What you have to do -
Which lines of the records below contain the word "Poetics"? Copy each of them out.

Available records -
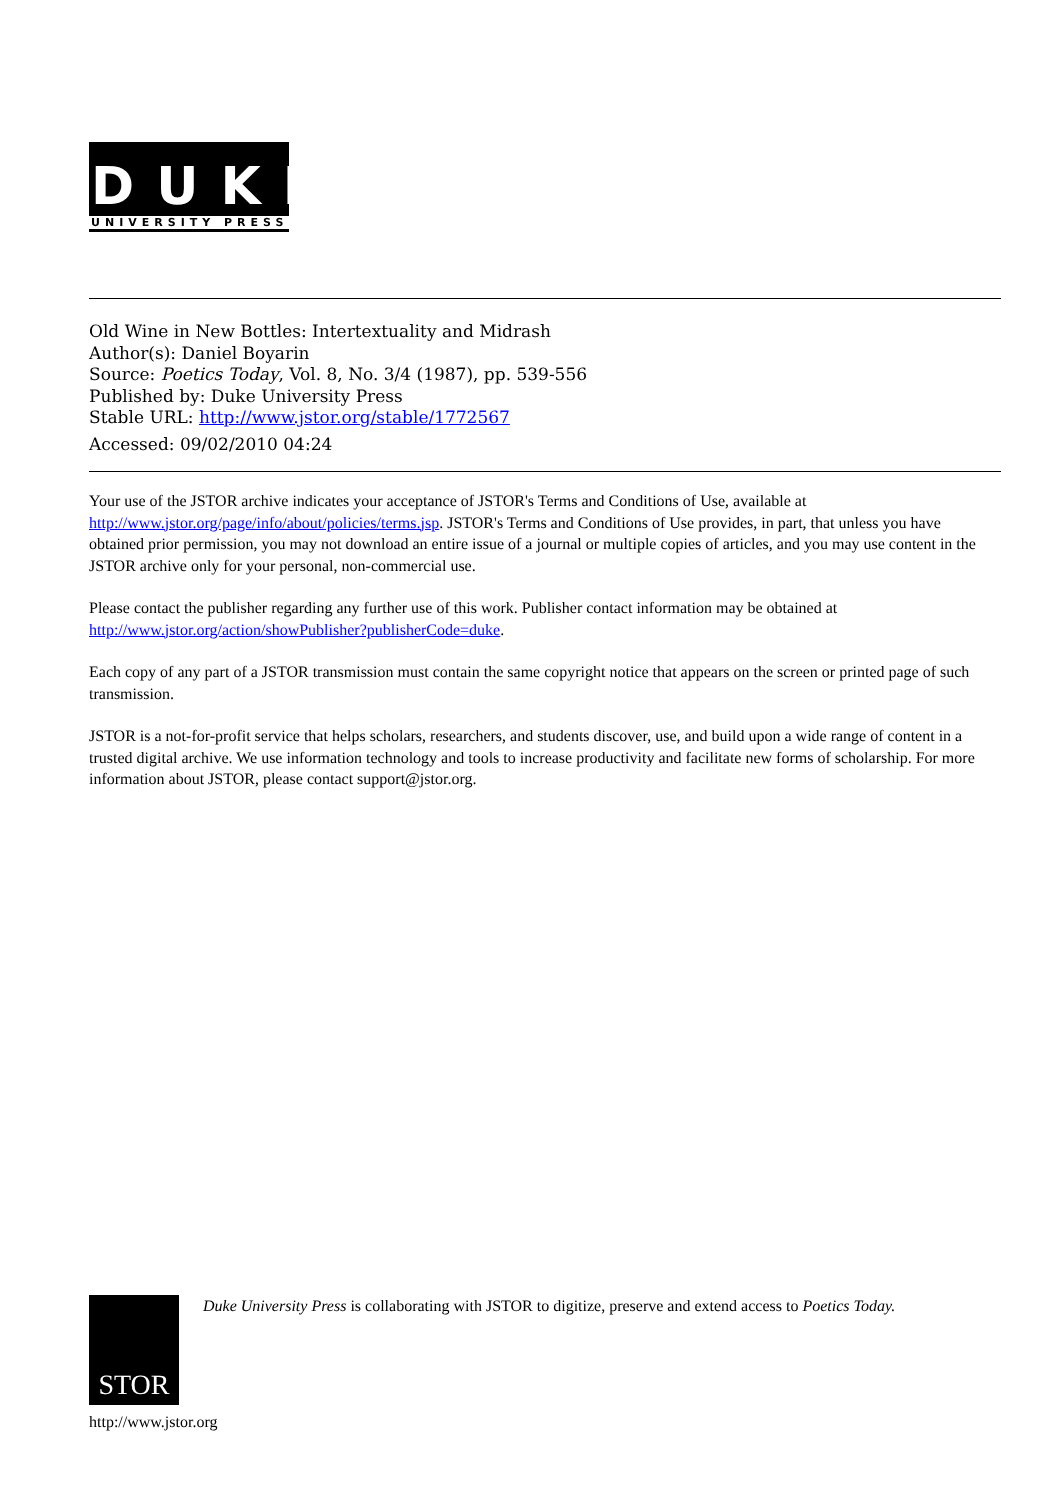DUKE
UNIVERSITY PRESS
Old Wine in New Bottles: Intertextuality and Midrash
Author(s): Daniel Boyarin
Source: Poetics Today, Vol. 8, No. 3/4 (1987), pp. 539-556
Published by: Duke University Press
Stable URL: http://www.jstor.org/stable/1772567
Accessed: 09/02/2010 04:24
Your use of the JSTOR archive indicates your acceptance of JSTOR's Terms and Conditions of Use, available at http://www.jstor.org/page/info/about/policies/terms.jsp. JSTOR's Terms and Conditions of Use provides, in part, that unless you have obtained prior permission, you may not download an entire issue of a journal or multiple copies of articles, and you may use content in the JSTOR archive only for your personal, non-commercial use.
Please contact the publisher regarding any further use of this work. Publisher contact information may be obtained at http://www.jstor.org/action/showPublisher?publisherCode=duke.
Each copy of any part of a JSTOR transmission must contain the same copyright notice that appears on the screen or printed page of such transmission.
JSTOR is a not-for-profit service that helps scholars, researchers, and students discover, use, and build upon a wide range of content in a trusted digital archive. We use information technology and tools to increase productivity and facilitate new forms of scholarship. For more information about JSTOR, please contact support@jstor.org.
STOR
Duke University Press is collaborating with JSTOR to digitize, preserve and extend access to Poetics Today.
http://www.jstor.org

Your response -
Source: Poetics Today, Vol. 8, No. 3/4 (1987), pp. 539-556
Duke University Press is collaborating with JSTOR to digitize, preserve and extend access to Poetics Today.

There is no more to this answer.